Only then, though, only then does she start to think on why she feels this way.  The memories come to her, the flashbacks of people talking that might give her some explanation… but these are after the fact.  Before the word “slut” had no meaning; it was just a naughty subject like her mother’s breasts, and she had no more context than that.  Now she has a feeling, a grotesque sickening feeling that demands a word even as it seeps into and pollutes her.  She seizes on it; this is what “slut” means.  This is what she is now, and no amount of throwing up will make her clean again.

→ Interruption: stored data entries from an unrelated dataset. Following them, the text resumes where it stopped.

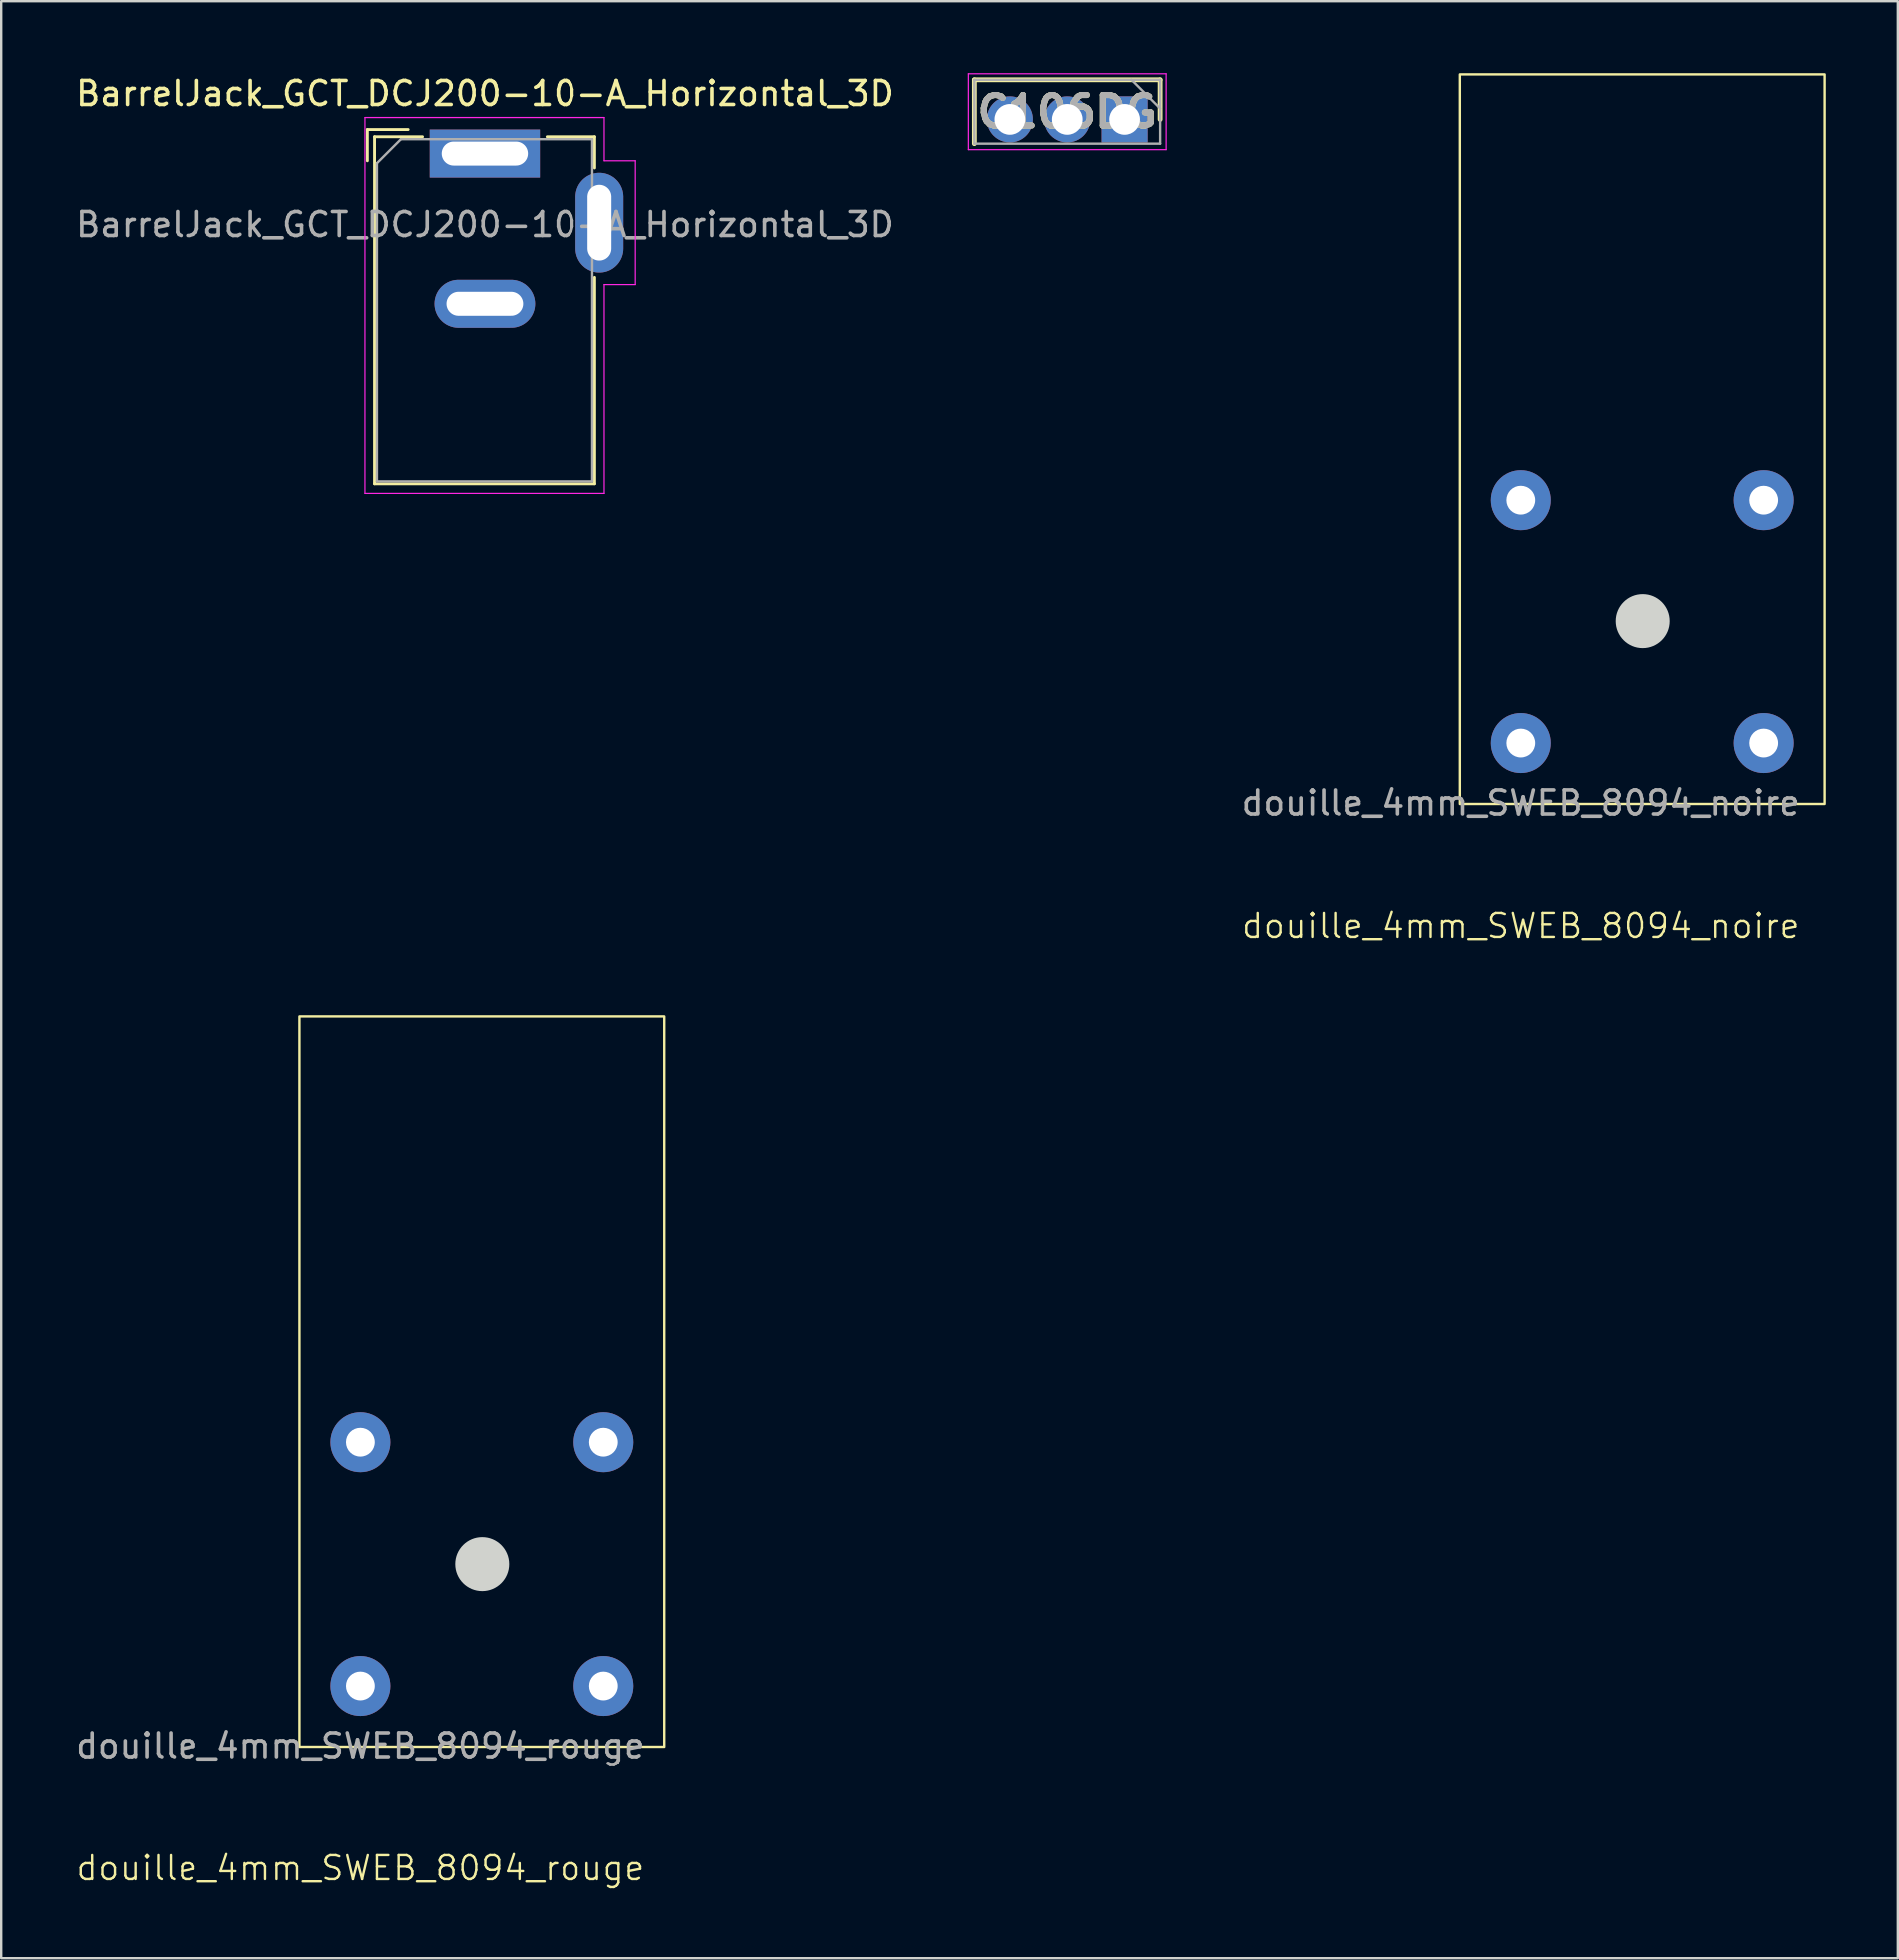
<source format=kicad_pcb>
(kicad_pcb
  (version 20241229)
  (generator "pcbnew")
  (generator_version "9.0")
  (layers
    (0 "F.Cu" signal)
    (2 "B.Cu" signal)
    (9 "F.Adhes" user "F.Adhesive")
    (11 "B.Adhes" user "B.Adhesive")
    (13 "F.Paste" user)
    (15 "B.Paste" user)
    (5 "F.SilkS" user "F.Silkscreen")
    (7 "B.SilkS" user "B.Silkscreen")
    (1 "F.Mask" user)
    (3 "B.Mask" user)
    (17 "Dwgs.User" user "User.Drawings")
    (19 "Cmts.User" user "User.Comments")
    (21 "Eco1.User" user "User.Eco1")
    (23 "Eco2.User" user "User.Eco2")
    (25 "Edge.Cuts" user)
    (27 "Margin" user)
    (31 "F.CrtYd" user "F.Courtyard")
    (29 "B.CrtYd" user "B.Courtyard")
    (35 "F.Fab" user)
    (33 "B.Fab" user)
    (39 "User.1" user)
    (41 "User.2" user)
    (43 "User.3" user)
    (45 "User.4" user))
  (footprint "douille_4mm_SWEB_8094_rouge"
    (layer "F.Cu")
    (at 12.006 67.361)
    (property "Reference" "douille_4mm_SWEB_8094_rouge" (at 0 7.62 0) (unlocked yes) (layer "F.SilkS") (effects (font (size 1 1) (thickness 0.1))))
    (attr through_hole)
    (fp_rect (start 12.7 2.54) (end -2.54 -27.94) (stroke (width 0.1) (type default)) (fill no) (layer "F.SilkS"))
    (fp_circle (center 5.08 -5.08) (end 6.18 -5.08) (stroke (width 0.05) (type solid)) (fill yes) (layer "Edge.Cuts"))
    (fp_text user "${REFERENCE}" (at 0 2.5 0) (unlocked yes) (layer "F.Fab") (effects (font (size 1 1) (thickness 0.15))))
    (pad "1" thru_hole circle (at 0 -10.16) (size 2.5 2.5) (drill 1.2) (layers "*.Cu" "*.Mask"))
    (pad "2" thru_hole circle (at 10.16 -10.16) (size 2.5 2.5) (drill 1.2) (layers "*.Cu" "*.Mask"))
    (pad "3" thru_hole circle (at 10.16 0) (size 2.5 2.5) (drill 1.2) (layers "*.Cu" "*.Mask"))
    (pad "4" thru_hole circle (at 0 0) (size 2.5 2.5) (drill 1.2) (layers "*.Cu" "*.Mask")))
  (footprint "BarrelJack_GCT_DCJ200-10-A_Horizontal_3D"
    (layer "F.Cu")
    (at 17.196 3.348)
    (property "Reference" "BarrelJack_GCT_DCJ200-10-A_Horizontal_3D" (at 0 -2.5 0) (layer "F.SilkS") (effects (font (size 1 1) (thickness 0.15))))
    (attr through_hole)
    (fp_line (start -4.9 -1) (end -4.9 0.3) (stroke (width 0.12) (type solid)) (layer "F.SilkS"))
    (fp_line (start -4.6 -0.7) (end -2.6 -0.7) (stroke (width 0.12) (type solid)) (layer "F.SilkS"))
    (fp_line (start -4.6 13.8) (end -4.6 -0.7) (stroke (width 0.12) (type solid)) (layer "F.SilkS"))
    (fp_line (start -3.2 -1) (end -4.9 -1) (stroke (width 0.12) (type solid)) (layer "F.SilkS"))
    (fp_line (start 2.6 -0.7) (end 4.6 -0.7) (stroke (width 0.12) (type solid)) (layer "F.SilkS"))
    (fp_line (start 4.6 -0.7) (end 4.6 0.6) (stroke (width 0.12) (type solid)) (layer "F.SilkS"))
    (fp_line (start 4.6 5.2) (end 4.6 13.8) (stroke (width 0.12) (type solid)) (layer "F.SilkS"))
    (fp_line (start 4.6 13.8) (end -4.6 13.8) (stroke (width 0.12) (type solid)) (layer "F.SilkS"))
    (fp_line (start -5 -1.5) (end -5 14.2) (stroke (width 0.05) (type solid)) (layer "F.CrtYd"))
    (fp_line (start -5 14.2) (end 5 14.2) (stroke (width 0.05) (type solid)) (layer "F.CrtYd"))
    (fp_line (start 5 -1.5) (end -5 -1.5) (stroke (width 0.05) (type solid)) (layer "F.CrtYd"))
    (fp_line (start 5 0.3) (end 5 -1.5) (stroke (width 0.05) (type solid)) (layer "F.CrtYd"))
    (fp_line (start 5 14.2) (end 5 5.5) (stroke (width 0.05) (type solid)) (layer "F.CrtYd"))
    (fp_line (start 6.3 0.3) (end 5 0.3) (stroke (width 0.05) (type solid)) (layer "F.CrtYd"))
    (fp_line (start 6.3 0.3) (end 6.3 5.5) (stroke (width 0.05) (type solid)) (layer "F.CrtYd"))
    (fp_line (start 6.3 5.5) (end 5 5.5) (stroke (width 0.05) (type solid)) (layer "F.CrtYd"))
    (fp_line (start -4.5 0.4) (end -3.5 -0.6) (stroke (width 0.1) (type solid)) (layer "F.Fab"))
    (fp_line (start -4.5 13.7) (end -4.5 0.4) (stroke (width 0.1) (type solid)) (layer "F.Fab"))
    (fp_line (start 4.5 -0.6) (end -3.5 -0.6) (stroke (width 0.1) (type solid)) (layer "F.Fab"))
    (fp_line (start 4.5 -0.6) (end 4.5 13.7) (stroke (width 0.1) (type solid)) (layer "F.Fab"))
    (fp_line (start 4.5 13.7) (end -4.5 13.7) (stroke (width 0.1) (type solid)) (layer "F.Fab"))
    (fp_text user "${REFERENCE}" (at 0 3 0) (layer "F.Fab") (effects (font (size 1 1) (thickness 0.15))))
    (pad "1" thru_hole rect (at 0 0) (size 4.6 2) (drill oval 3.6 1) (layers "*.Cu" "*.Mask"))
    (pad "2" thru_hole oval (at 0 6.3) (size 4.2 2) (drill oval 3.2 1) (layers "*.Cu" "*.Mask"))
    (pad "3" thru_hole oval (at 4.8 2.9) (size 2 4.2) (drill oval 1 3.2) (layers "*.Cu" "*.Mask")))
  (footprint "C106DG"
    (layer "F.Cu")
    (at 43.928 1.925)
    (property "Reference" "C106DG" (at -2.39 -0.32 0) (layer "F.SilkS") (effects (font (size 1.27 1.27) (thickness 0.254))))
    (attr through_hole)
    (fp_line (start -6.26 -1.65) (end 1.48 -1.65) (stroke (width 0.2) (type solid)) (layer "F.SilkS"))
    (fp_line (start -6.26 1.01) (end -6.26 -1.65) (stroke (width 0.2) (type solid)) (layer "F.SilkS"))
    (fp_line (start 1.48 -1.65) (end 1.48 0) (stroke (width 0.2) (type solid)) (layer "F.SilkS"))
    (fp_line (start -6.51 -1.9) (end -6.51 1.26) (stroke (width 0.05) (type solid)) (layer "F.CrtYd"))
    (fp_line (start -6.51 1.26) (end 1.73 1.26) (stroke (width 0.05) (type solid)) (layer "F.CrtYd"))
    (fp_line (start 1.73 -1.9) (end -6.51 -1.9) (stroke (width 0.05) (type solid)) (layer "F.CrtYd"))
    (fp_line (start 1.73 1.26) (end 1.73 -1.9) (stroke (width 0.05) (type solid)) (layer "F.CrtYd"))
    (fp_line (start -6.26 -1.65) (end -6.26 1.01) (stroke (width 0.1) (type solid)) (layer "F.Fab"))
    (fp_line (start -6.26 1.01) (end 1.48 1.01) (stroke (width 0.1) (type solid)) (layer "F.Fab"))
    (fp_line (start 1.48 -1.65) (end -6.26 -1.65) (stroke (width 0.1) (type solid)) (layer "F.Fab"))
    (fp_line (start 1.48 -0.455) (end 0.285 -1.65) (stroke (width 0.1) (type solid)) (layer "F.Fab"))
    (fp_line (start 1.48 1.01) (end 1.48 -1.65) (stroke (width 0.1) (type solid)) (layer "F.Fab"))
    (fp_text user "${REFERENCE}" (at -2.39 -0.32 0) (layer "F.Fab") (effects (font (size 1.27 1.27) (thickness 0.254))))
    (pad "1" thru_hole rect (at 0 0) (size 1.92 1.92) (drill 1.28) (layers "*.Cu" "*.Mask"))
    (pad "2" thru_hole circle (at -2.39 0) (size 1.92 1.92) (drill 1.28) (layers "*.Cu" "*.Mask"))
    (pad "3" thru_hole circle (at -4.78 0) (size 1.92 1.92) (drill 1.28) (layers "*.Cu" "*.Mask")))
  (footprint "douille_4mm_SWEB_8094_noire"
    (layer "F.Cu")
    (at 60.475 27.99)
    (property "Reference" "douille_4mm_SWEB_8094_noire" (at 0 7.62 0) (unlocked yes) (layer "F.SilkS") (effects (font (size 1 1) (thickness 0.1))))
    (attr through_hole)
    (fp_rect (start 12.7 2.54) (end -2.54 -27.94) (stroke (width 0.1) (type default)) (fill no) (layer "F.SilkS"))
    (fp_circle (center 5.08 -5.08) (end 6.18 -5.08) (stroke (width 0.05) (type solid)) (fill yes) (layer "Edge.Cuts"))
    (fp_text user "${REFERENCE}" (at 0 2.5 0) (unlocked yes) (layer "F.Fab") (effects (font (size 1 1) (thickness 0.15))))
    (pad "1" thru_hole circle (at 0 -10.16) (size 2.5 2.5) (drill 1.2) (layers "*.Cu" "*.Mask"))
    (pad "2" thru_hole circle (at 10.16 -10.16) (size 2.5 2.5) (drill 1.2) (layers "*.Cu" "*.Mask"))
    (pad "3" thru_hole circle (at 10.16 0) (size 2.5 2.5) (drill 1.2) (layers "*.Cu" "*.Mask"))
    (pad "4" thru_hole circle (at 0 0) (size 2.5 2.5) (drill 1.2) (layers "*.Cu" "*.Mask")))
  (gr_rect
    (start -3 -3)
    (end 76.225 78.741)
    (stroke (width 0.1) (type default))
    (fill no)
    (layer "Edge.Cuts")))
</source>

Then the shame comes.  Not only is she dirty but she thinks she might be pregnant; then her belly will swell up and everybody else will know she is a slut.  It will be a public shame of a magnitude she cannot imagine, and she begins to realize that what she is experiencing will not end soon.  That a kiss cannot get her pregnant doesn't lessen the impact; rather, it is all the more awful for it cuts through rational (and anesthetizing) explanations to the feelings that lie underneath.  In her panicked and misguided attempt to bind herself tight we know more clearly the essence of her emotions than if she knew the truth; suffering caused by ignorance is none the less for it, and often all the more.

The night ends with Ai cutting her own hair.  She no longer wants to be pretty.


Afterward

After this scene Kageki Shoujo!! doesn’t try to milk it.  We’ve seen enough.  The Ai of the present calmly relates that the boyfriend continued to live there for years, and though she now had a lock on her door it was not something she was allowed to forget.  

This was not a pleasant essay to write, but it insisted; I think I had to get something out of me too.  To say this episode taught me that what the boyfriend did was creepy and disturbing and qualified as sexual assault does not convey it.  I knew that already, or at least knew the words and the appropriate responses to give.  But there is more to it.  The artistry of the episode gave me a glimpse of what that experience would be like, transcribing it in some small measure into my own firsthand feeling.  I wasn’t entertained, I wasn’t even “moved.”  I was just a little sickened.  And tired.  

People often get into the weeds when arguing over whether an art is justified, about whether some things are portrayed for shock value or for necessity.  I won’t try to resolve that here, especially right at the end.  But I will say that I do think there is a difference, and that it is telling that in a show full of attractive young females, often in skintight outfits, there is never once the sense they are being ogled by the camera.  After the third episode, I’m glad they don’t have to worry about that.